━━━ Textauszug ━━━

Mit 35 war ich drauf und dran, meinem Geburtstag als die Mitte des Lebens zu feiern. Ein Freund brachte mich davon ab und ließ mich schwören, dass mir so ein Gedanke nie wieder in den Sinn kommt. Ich erinnere mich noch an sein Gesicht und seine roten Haare. Seinen Namen habe ich vergessen, aber ich bin ihm heute noch dankbar, besonders an diesem Tag, der hoffentlich nicht das Ende meines Lebens ist.

Kurz nach dem 35. folgten turbulente Jahre mit vielen Prüfungen, die ich offensichtlich bestanden habe. Seitdem haut mich nichts mehr um. Den 40. feierte ich in meinem aus den Grundmauern wieder auferstandenen Haus in Sondershausen, das für mich zum Lebensmittelpunkt geworden war.

Die neue Herausforderung war, als alleinerziehende Mutter Politikerin zu sein. Meines Wissens war ich die Erste im Bundestag. Ich entschied mich, Hinterbänklerin zu bleiben und in den sitzungsfreien Wochen für meine Kinder da zu sein. Das funktionierte, auch wenn es jede Menge Probleme gab, denn damals gab es keinerlei Verständnis oder gar Rücksicht für solche Lebenssituationen.

━━━ Vorliegendes Material ━━━

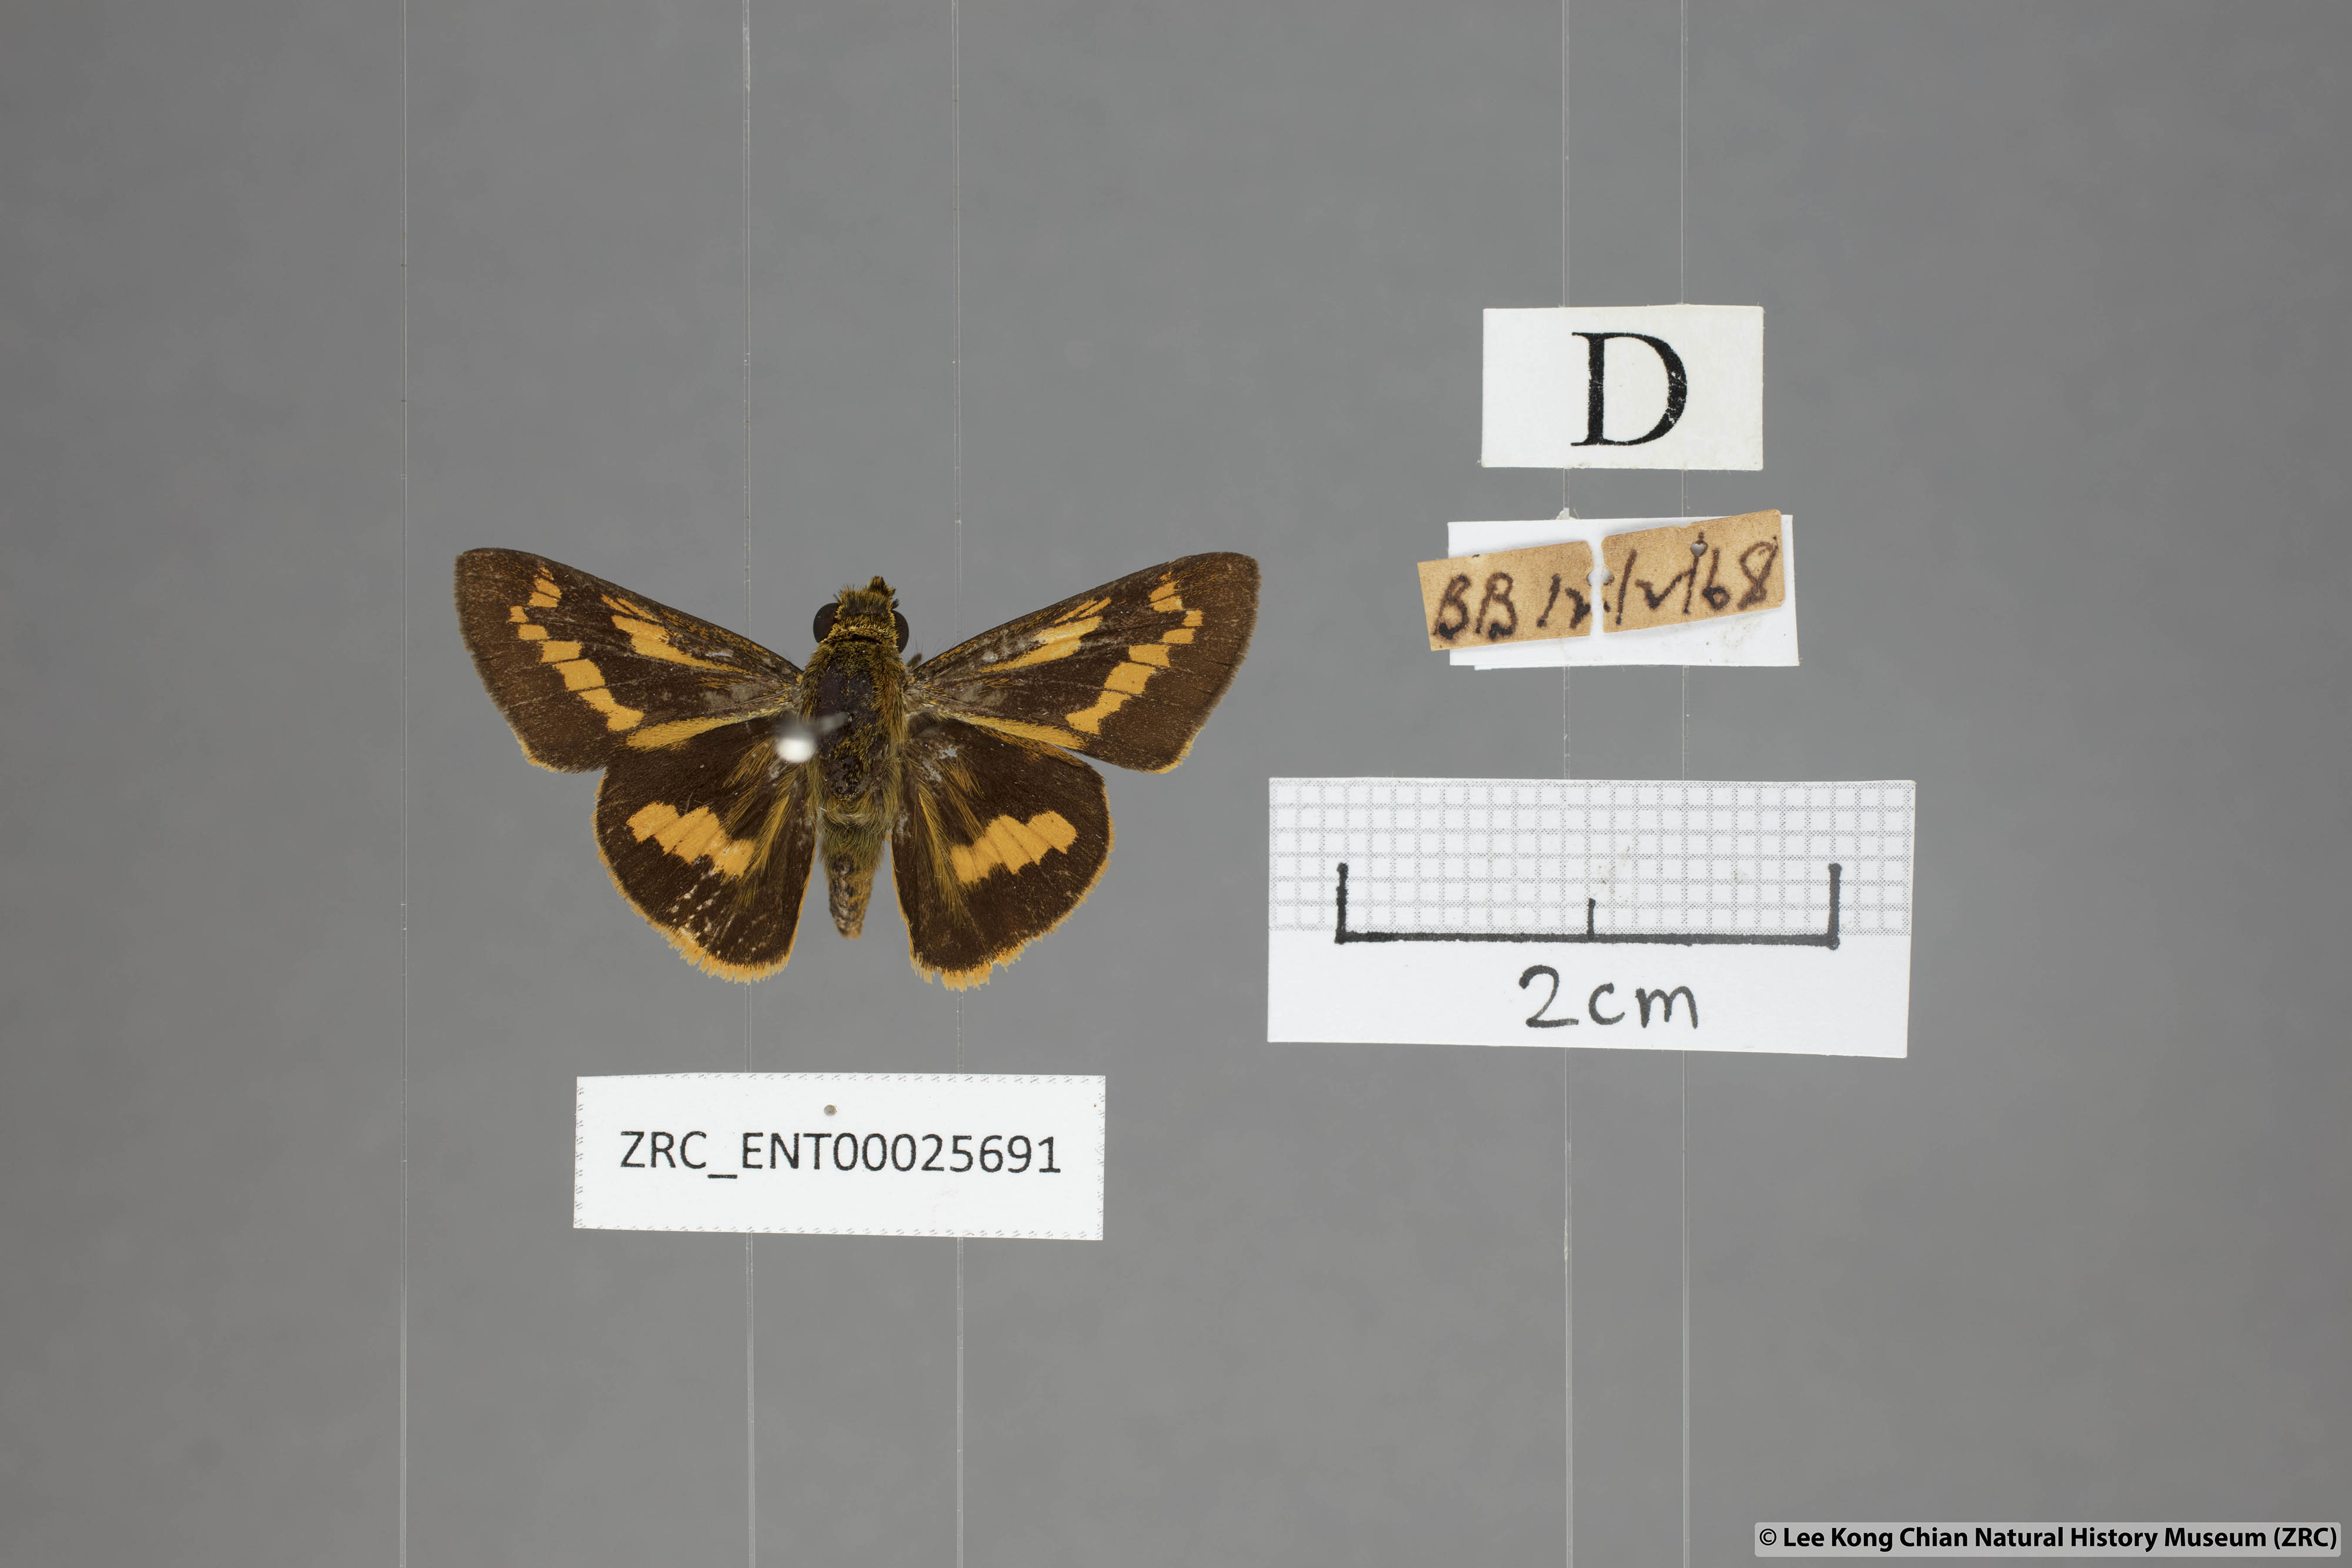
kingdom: Animalia
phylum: Arthropoda
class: Insecta
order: Lepidoptera
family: Hesperiidae
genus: Telicota
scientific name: Telicota ohara
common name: Dark palm dart
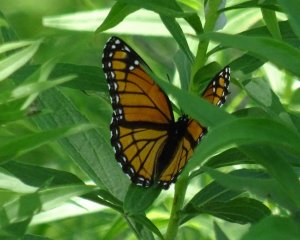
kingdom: Animalia
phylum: Arthropoda
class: Insecta
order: Lepidoptera
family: Nymphalidae
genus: Limenitis
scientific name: Limenitis archippus
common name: Viceroy
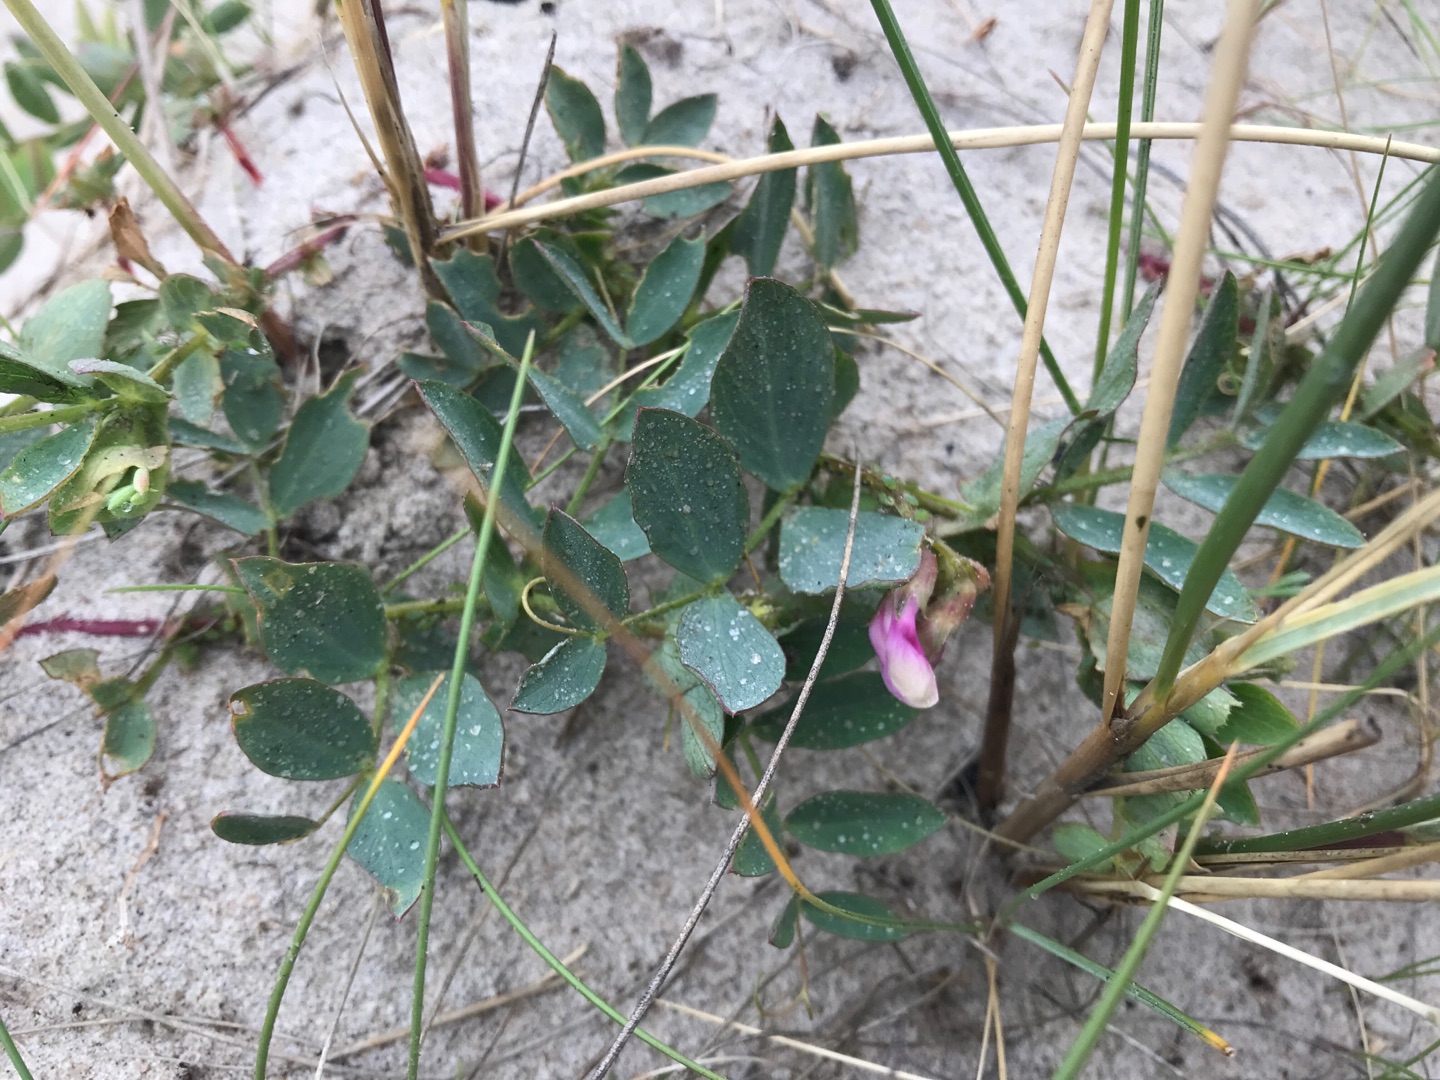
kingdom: Plantae
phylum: Tracheophyta
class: Magnoliopsida
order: Fabales
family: Fabaceae
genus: Lathyrus
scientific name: Lathyrus japonicus
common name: Klit-fladbælg
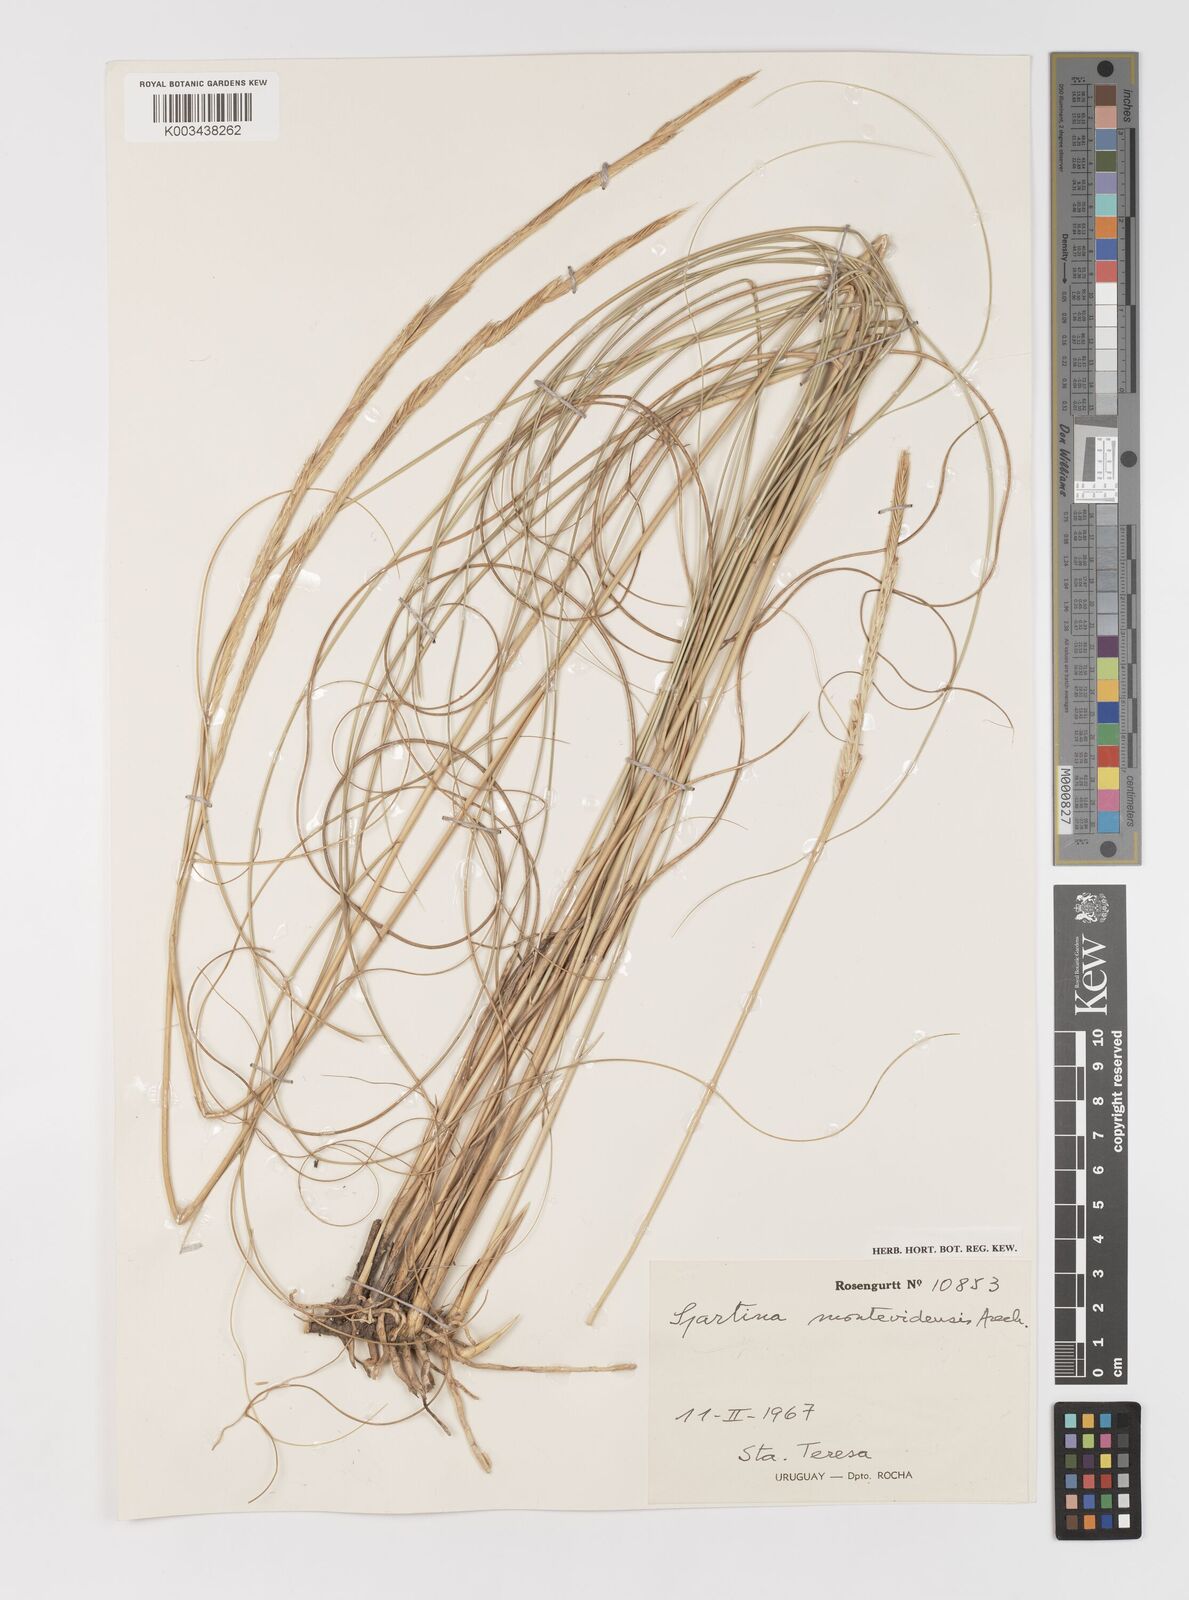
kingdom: Plantae
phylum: Tracheophyta
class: Liliopsida
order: Poales
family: Poaceae
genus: Sporobolus
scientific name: Sporobolus montevidensis
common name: Montevideo dropseed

━━━

### Aufgaben
[A] Welche Berufs- und Familienrollen nennt die Erzählerin im Textauszug für sich selbst? Führe alle auf.
[B] Wo feierte die Erzählerin laut Textauszug ihren 40. Geburtstag?
Für die Bearbeitung zählt nur der Textauszug.

### Lösungen
[A] alleinerziehende Mutter, Politikerin, Hinterbänklerin

[B] In ihrem aus den Grundmauern wieder auferstandenen Haus in Sondershausen.